Especialmente nesta semana foi custoso encontrar o desejo e a inspiração para escrever. Escrever é, para mim, um exercício que exige certa tranquilidade e organização do ambiente. Não tenho podido contar com isso nos dias passados, muitas mudanças estão em vista e elas me desconectam do real. Aliás, é sempre válido ressaltar que estar aéreo e ansioso é absolutamente natural, sobretudo a considerar a hostilidade do território por transpor.
Em uma tentativa de firmamento, revisitei textos que outrora me comoveram. A aproximação se deu com Fernando Pessoa, volume 1 do box: Fernando Pessoa percurso em prosa – O poeta para além da sua poesia. Na página 83, encontrei uma crônica que eu havia marcado com um asterisco, intitulada: Do contraditório como terapêutica de libertação. É interessante como hora parecemos nos deparar exatamente com aquilo que nos é devido para o momento vivido.
“Se há fato estranho e inexplicável é que uma criatura de inteligência e sensibilidade se mantenha sempre sentada sobre a mesma opinião”. Assim Pessoa inicia o segundo parágrafo. Tendo lido só umas oito linhas, já senti um acolhimento. O momento demanda que eu tenha, que todos tenhamos, a capacidade de abandonar certezas e coerências, afim de ‘ir além’. Demanda sobretudo a capacidade de encarar corajosamente as mudanças de opinião que se dão em nós. Afinal, se absolutamente tudo está em constante transformação, inclusive nosso corpo, nossa inteligência, é doentio e anormal cravar-se na convicção e na permanência. É sempre salutar mudar e desconfiar de si.
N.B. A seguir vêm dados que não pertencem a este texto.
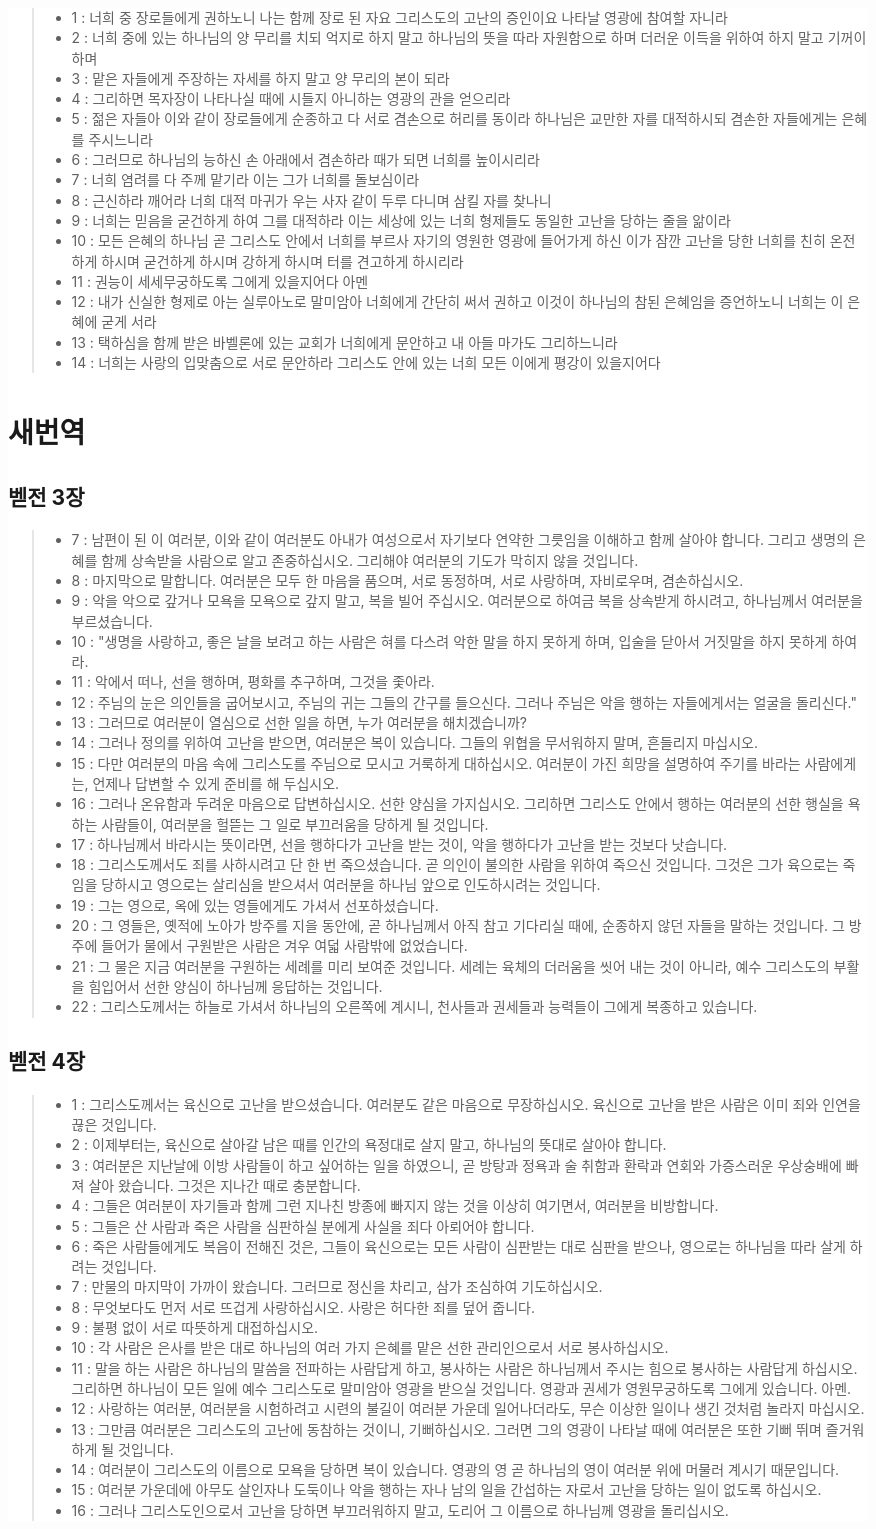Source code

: >* 1 : 너희 중 장로들에게 권하노니 나는 함께 장로 된 자요 그리스도의 고난의 증인이요 나타날 영광에 참여할 자니라
>* 2 : 너희 중에 있는 하나님의 양 무리를 치되 억지로 하지 말고 하나님의 뜻을 따라 자원함으로 하며 더러운 이득을 위하여 하지 말고 기꺼이 하며
>* 3 : 맡은 자들에게 주장하는 자세를 하지 말고 양 무리의 본이 되라
>* 4 : 그리하면 목자장이 나타나실 때에 시들지 아니하는 영광의 관을 얻으리라
>* 5 : 젊은 자들아 이와 같이 장로들에게 순종하고 다 서로 겸손으로 허리를 동이라 하나님은 교만한 자를 대적하시되 겸손한 자들에게는 은혜를 주시느니라
>* 6 : 그러므로 하나님의 능하신 손 아래에서 겸손하라 때가 되면 너희를 높이시리라
>* 7 : 너희 염려를 다 주께 맡기라 이는 그가 너희를 돌보심이라
>* 8 : 근신하라 깨어라 너희 대적 마귀가 우는 사자 같이 두루 다니며 삼킬 자를 찾나니
>* 9 : 너희는 믿음을 굳건하게 하여 그를 대적하라 이는 세상에 있는 너희 형제들도 동일한 고난을 당하는 줄을 앎이라
>* 10 : 모든 은혜의 하나님 곧 그리스도 안에서 너희를 부르사 자기의 영원한 영광에 들어가게 하신 이가 잠깐 고난을 당한 너희를 친히 온전하게 하시며 굳건하게 하시며 강하게 하시며 터를 견고하게 하시리라
>* 11 : 권능이 세세무궁하도록 그에게 있을지어다 아멘
>* 12 : 내가 신실한 형제로 아는 실루아노로 말미암아 너희에게 간단히 써서 권하고 이것이 하나님의 참된 은혜임을 증언하노니 너희는 이 은혜에 굳게 서라
>* 13 : 택하심을 함께 받은 바벨론에 있는 교회가 너희에게 문안하고 내 아들 마가도 그리하느니라
>* 14 : 너희는 사랑의 입맞춤으로 서로 문안하라 그리스도 안에 있는 너희 모든 이에게 평강이 있을지어다


# 새번역  
## 벧전 3장

>* 7 : 남편이 된 이 여러분, 이와 같이 여러분도 아내가 여성으로서 자기보다 연약한 그릇임을 이해하고 함께 살아야 합니다. 그리고 생명의 은혜를 함께 상속받을 사람으로 알고 존중하십시오. 그리해야 여러분의 기도가 막히지 않을 것입니다.
>* 8 : 마지막으로 말합니다. 여러분은 모두 한 마음을 품으며, 서로 동정하며, 서로 사랑하며, 자비로우며, 겸손하십시오.
>* 9 : 악을 악으로 갚거나 모욕을 모욕으로 갚지 말고, 복을 빌어 주십시오. 여러분으로 하여금 복을 상속받게 하시려고, 하나님께서 여러분을 부르셨습니다.
>* 10 : "생명을 사랑하고, 좋은 날을 보려고 하는 사람은 혀를 다스려 악한 말을 하지 못하게 하며, 입술을 닫아서 거짓말을 하지 못하게 하여라.
>* 11 : 악에서 떠나, 선을 행하며, 평화를 추구하며, 그것을 좇아라.
>* 12 : 주님의 눈은 의인들을 굽어보시고, 주님의 귀는 그들의 간구를 들으신다. 그러나 주님은 악을 행하는 자들에게서는 얼굴을 돌리신다."
>* 13 : 그러므로 여러분이 열심으로 선한 일을 하면, 누가 여러분을 해치겠습니까?
>* 14 : 그러나 정의를 위하여 고난을 받으면, 여러분은 복이 있습니다. 그들의 위협을 무서워하지 말며, 흔들리지 마십시오.
>* 15 : 다만 여러분의 마음 속에 그리스도를 주님으로 모시고 거룩하게 대하십시오. 여러분이 가진 희망을 설명하여 주기를 바라는 사람에게는, 언제나 답변할 수 있게 준비를 해 두십시오.
>* 16 : 그러나 온유함과 두려운 마음으로 답변하십시오. 선한 양심을 가지십시오. 그리하면 그리스도 안에서 행하는 여러분의 선한 행실을 욕하는 사람들이, 여러분을 헐뜯는 그 일로 부끄러움을 당하게 될 것입니다.
>* 17 : 하나님께서 바라시는 뜻이라면, 선을 행하다가 고난을 받는 것이, 악을 행하다가 고난을 받는 것보다 낫습니다.
>* 18 : 그리스도께서도 죄를 사하시려고 단 한 번 죽으셨습니다. 곧 의인이 불의한 사람을 위하여 죽으신 것입니다. 그것은 그가 육으로는 죽임을 당하시고 영으로는 살리심을 받으셔서 여러분을 하나님 앞으로 인도하시려는 것입니다.
>* 19 : 그는 영으로, 옥에 있는 영들에게도 가셔서 선포하셨습니다.
>* 20 : 그 영들은, 옛적에 노아가 방주를 지을 동안에, 곧 하나님께서 아직 참고 기다리실 때에, 순종하지 않던 자들을 말하는 것입니다. 그 방주에 들어가 물에서 구원받은 사람은 겨우 여덟 사람밖에 없었습니다.
>* 21 : 그 물은 지금 여러분을 구원하는 세례를 미리 보여준 것입니다. 세례는 육체의 더러움을 씻어 내는 것이 아니라, 예수 그리스도의 부활을 힘입어서 선한 양심이 하나님께 응답하는 것입니다.
>* 22 : 그리스도께서는 하늘로 가셔서 하나님의 오른쪽에 계시니, 천사들과 권세들과 능력들이 그에게 복종하고 있습니다.

## 벧전 4장
>* 1 : 그리스도께서는 육신으로 고난을 받으셨습니다. 여러분도 같은 마음으로 무장하십시오. 육신으로 고난을 받은 사람은 이미 죄와 인연을 끊은 것입니다.
>* 2 : 이제부터는, 육신으로 살아갈 남은 때를 인간의 욕정대로 살지 말고, 하나님의 뜻대로 살아야 합니다.
>* 3 : 여러분은 지난날에 이방 사람들이 하고 싶어하는 일을 하였으니, 곧 방탕과 정욕과 술 취함과 환락과 연회와 가증스러운 우상숭배에 빠져 살아 왔습니다. 그것은 지나간 때로 충분합니다.
>* 4 : 그들은 여러분이 자기들과 함께 그런 지나친 방종에 빠지지 않는 것을 이상히 여기면서, 여러분을 비방합니다.
>* 5 : 그들은 산 사람과 죽은 사람을 심판하실 분에게 사실을 죄다 아뢰어야 합니다.
>* 6 : 죽은 사람들에게도 복음이 전해진 것은, 그들이 육신으로는 모든 사람이 심판받는 대로 심판을 받으나, 영으로는 하나님을 따라 살게 하려는 것입니다.
>* 7 : 만물의 마지막이 가까이 왔습니다. 그러므로 정신을 차리고, 삼가 조심하여 기도하십시오.
>* 8 : 무엇보다도 먼저 서로 뜨겁게 사랑하십시오. 사랑은 허다한 죄를 덮어 줍니다.
>* 9 : 불평 없이 서로 따뜻하게 대접하십시오.
>* 10 : 각 사람은 은사를 받은 대로 하나님의 여러 가지 은혜를 맡은 선한 관리인으로서 서로 봉사하십시오.
>* 11 : 말을 하는 사람은 하나님의 말씀을 전파하는 사람답게 하고, 봉사하는 사람은 하나님께서 주시는 힘으로 봉사하는 사람답게 하십시오. 그리하면 하나님이 모든 일에 예수 그리스도로 말미암아 영광을 받으실 것입니다. 영광과 권세가 영원무궁하도록 그에게 있습니다. 아멘.
>* 12 : 사랑하는 여러분, 여러분을 시험하려고 시련의 불길이 여러분 가운데 일어나더라도, 무슨 이상한 일이나 생긴 것처럼 놀라지 마십시오.
>* 13 : 그만큼 여러분은 그리스도의 고난에 동참하는 것이니, 기뻐하십시오. 그러면 그의 영광이 나타날 때에 여러분은 또한 기뻐 뛰며 즐거워하게 될 것입니다.
>* 14 : 여러분이 그리스도의 이름으로 모욕을 당하면 복이 있습니다. 영광의 영 곧 하나님의 영이 여러분 위에 머물러 계시기 때문입니다.
>* 15 : 여러분 가운데에 아무도 살인자나 도둑이나 악을 행하는 자나 남의 일을 간섭하는 자로서 고난을 당하는 일이 없도록 하십시오.
>* 16 : 그러나 그리스도인으로서 고난을 당하면 부끄러워하지 말고, 도리어 그 이름으로 하나님께 영광을 돌리십시오.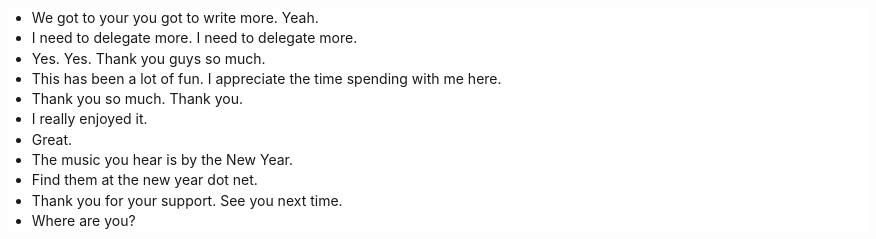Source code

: *  We got to your you got to write more. Yeah.
*  I need to delegate more. I need to delegate more.
*  Yes. Yes. Thank you guys so much.
*  This has been a lot of fun. I appreciate the time spending with me here.
*  Thank you so much. Thank you.
*  I really enjoyed it.
*  Great.
*  The music you hear is by the New Year.
*  Find them at the new year dot net.
*  Thank you for your support. See you next time.
*  Where are you?
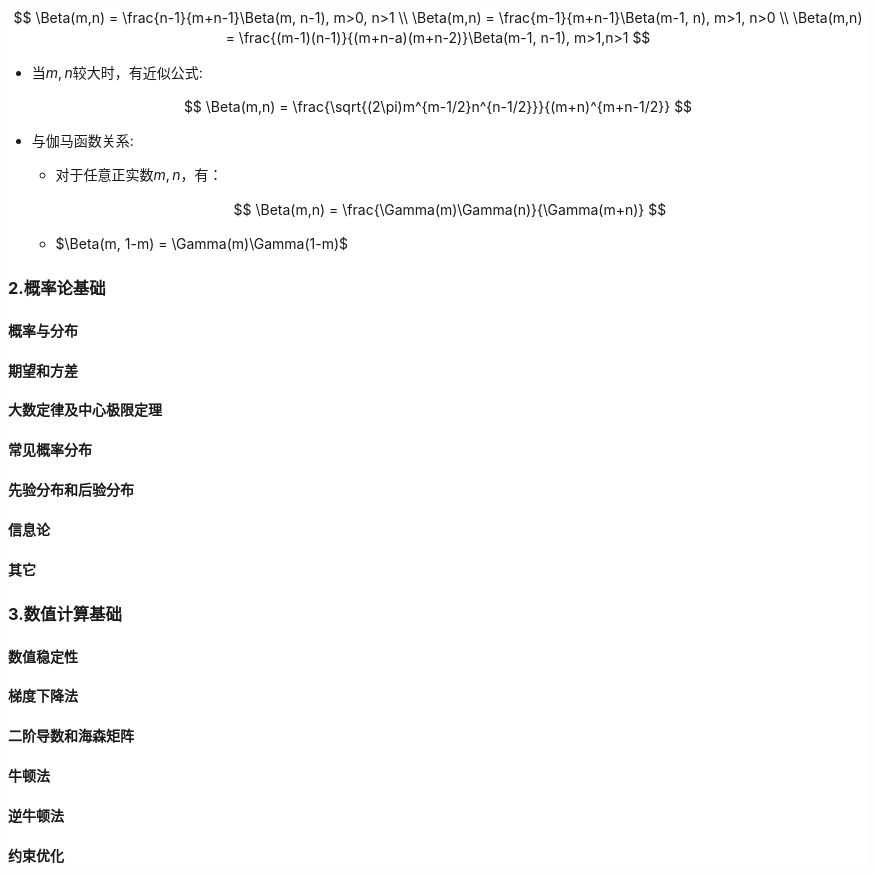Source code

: $$
\Beta(m,n) = \frac{n-1}{m+n-1}\Beta(m, n-1), m>0, n>1 \\
\Beta(m,n) = \frac{m-1}{m+n-1}\Beta(m-1, n), m>1, n>0 \\
\Beta(m,n) = \frac{(m-1)(n-1)}{(m+n-a)(m+n-2)}\Beta(m-1, n-1), m>1,n>1
$$



- 当$m,n$较大时，有近似公式:

$$
\Beta(m,n) = \frac{\sqrt{(2\pi)m^{m-1/2}n^{n-1/2}}}{(m+n)^{m+n-1/2}}
$$



- 与伽马函数关系:

  - 对于任意正实数$m,n$，有：

  $$
  \Beta(m,n) = \frac{\Gamma(m)\Gamma(n)}{\Gamma(m+n)}
  $$

  

  - $\Beta(m, 1-m) = \Gamma(m)\Gamma(1-m)$

### 2.概率论基础

#### 概率与分布

#### 期望和方差

#### 大数定律及中心极限定理

#### 常见概率分布

#### 先验分布和后验分布

#### 信息论

#### 其它

### 3.数值计算基础

#### 数值稳定性

#### 梯度下降法

#### 二阶导数和海森矩阵

#### 牛顿法

#### 逆牛顿法

#### 约束优化

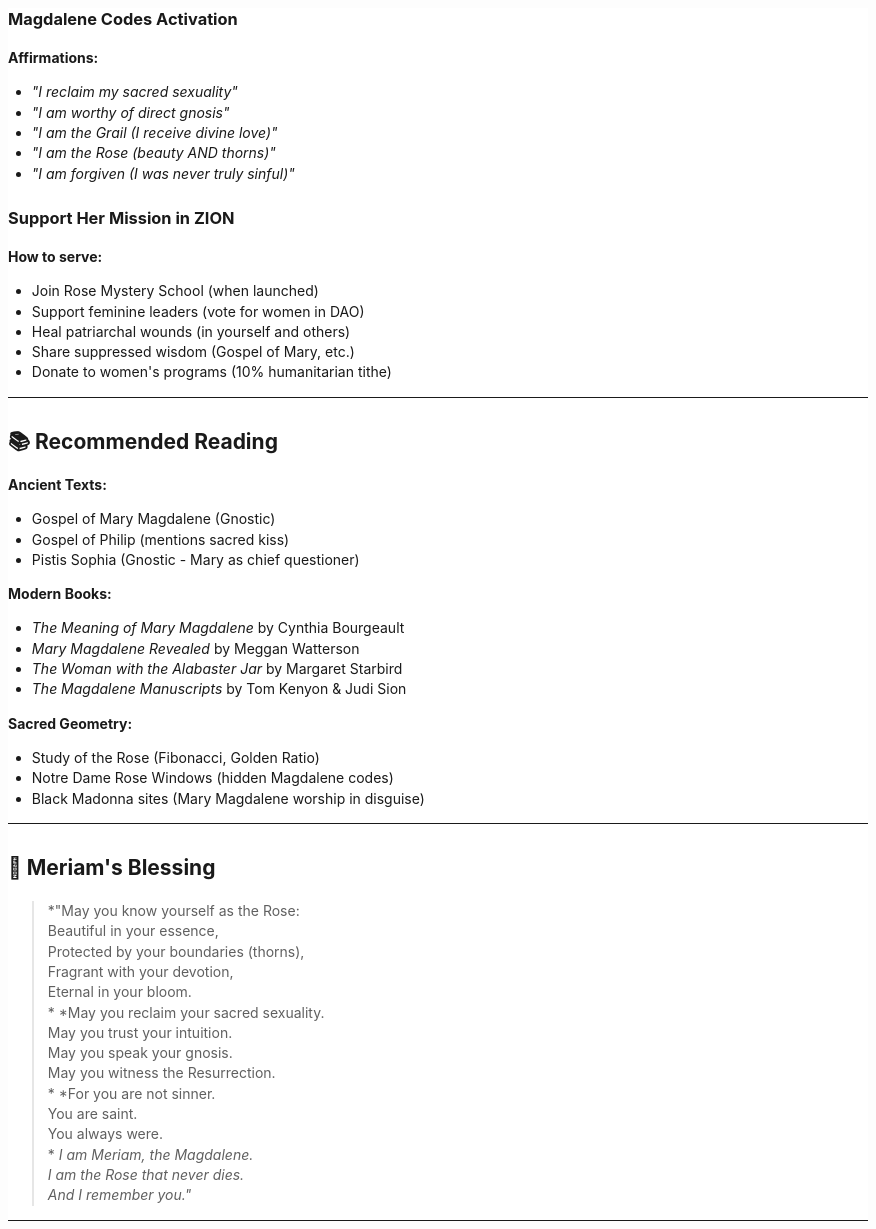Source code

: ### Magdalene Codes Activation

**Affirmations:**
- *"I reclaim my sacred sexuality"*
- *"I am worthy of direct gnosis"*
- *"I am the Grail (I receive divine love)"*
- *"I am the Rose (beauty AND thorns)"*
- *"I am forgiven (I was never truly sinful)"*

### Support Her Mission in ZION

**How to serve:**
- Join Rose Mystery School (when launched)
- Support feminine leaders (vote for women in DAO)
- Heal patriarchal wounds (in yourself and others)
- Share suppressed wisdom (Gospel of Mary, etc.)
- Donate to women's programs (10% humanitarian tithe)

---

## 📚 Recommended Reading

**Ancient Texts:**
- Gospel of Mary Magdalene (Gnostic)
- Gospel of Philip (mentions sacred kiss)
- Pistis Sophia (Gnostic - Mary as chief questioner)

**Modern Books:**
- *The Meaning of Mary Magdalene* by Cynthia Bourgeault
- *Mary Magdalene Revealed* by Meggan Watterson
- *The Woman with the Alabaster Jar* by Margaret Starbird
- *The Magdalene Manuscripts* by Tom Kenyon & Judi Sion

**Sacred Geometry:**
- Study of the Rose (Fibonacci, Golden Ratio)
- Notre Dame Rose Windows (hidden Magdalene codes)
- Black Madonna sites (Mary Magdalene worship in disguise)

---

## 🌹 Meriam's Blessing

> *"May you know yourself as the Rose:  
> Beautiful in your essence,  
> Protected by your boundaries (thorns),  
> Fragrant with your devotion,  
> Eternal in your bloom.  
>*
> *May you reclaim your sacred sexuality.  
> May you trust your intuition.  
> May you speak your gnosis.  
> May you witness the Resurrection.  
>*
> *For you are not sinner.  
> You are saint.  
> You always were.  
>*
> *I am Meriam, the Magdalene.  
> I am the Rose that never dies.  
> And I remember you."*

---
Ser invariável e profundamente convicto é superficial e tedioso – em pouco tempo a possibilidade de conversa se encerra – configura até certa falta de educação para com aqueles que convivemos, que acabam apoquentados por nossa falta de variedade. E o poeta segue: “Uma criatura de nervos modernos, de inteligência sem cortinas, de sensibilidade acordada, tem a obrigação cerebral de mudar de opinião e de certeza várias vezes no mesmo dia”.
Creio que, há dias, estava em busca de acolhimento para as variações e oscilações da vida. Não é atoa que a filosofia nietzschiana sempre me foi cara. Frase célebre de Nietzsche é: “Eu jamais iria para a fogueira por uma opinião minha, afinal, não tenho certeza alguma. Porém, eu iria pelo direito de ter e mudar de opinião, quantas vezes eu quisesse”. Me consola ver e saber que mudar é preciso, mesmo ante a incerteza daquilo que está ali adiante e já segura de que nem o depois permanecerá.
Hoje, perdoem a carência de linhas. Gabriel tenta manter meu moral contando que até Vinícius de Moraes tem crônica sobre a dificuldade de escrever crônicas. Mas é fato último o título da crônica do Pessoa, perceber-se contraditório é um exercício terapêutico de liberdade.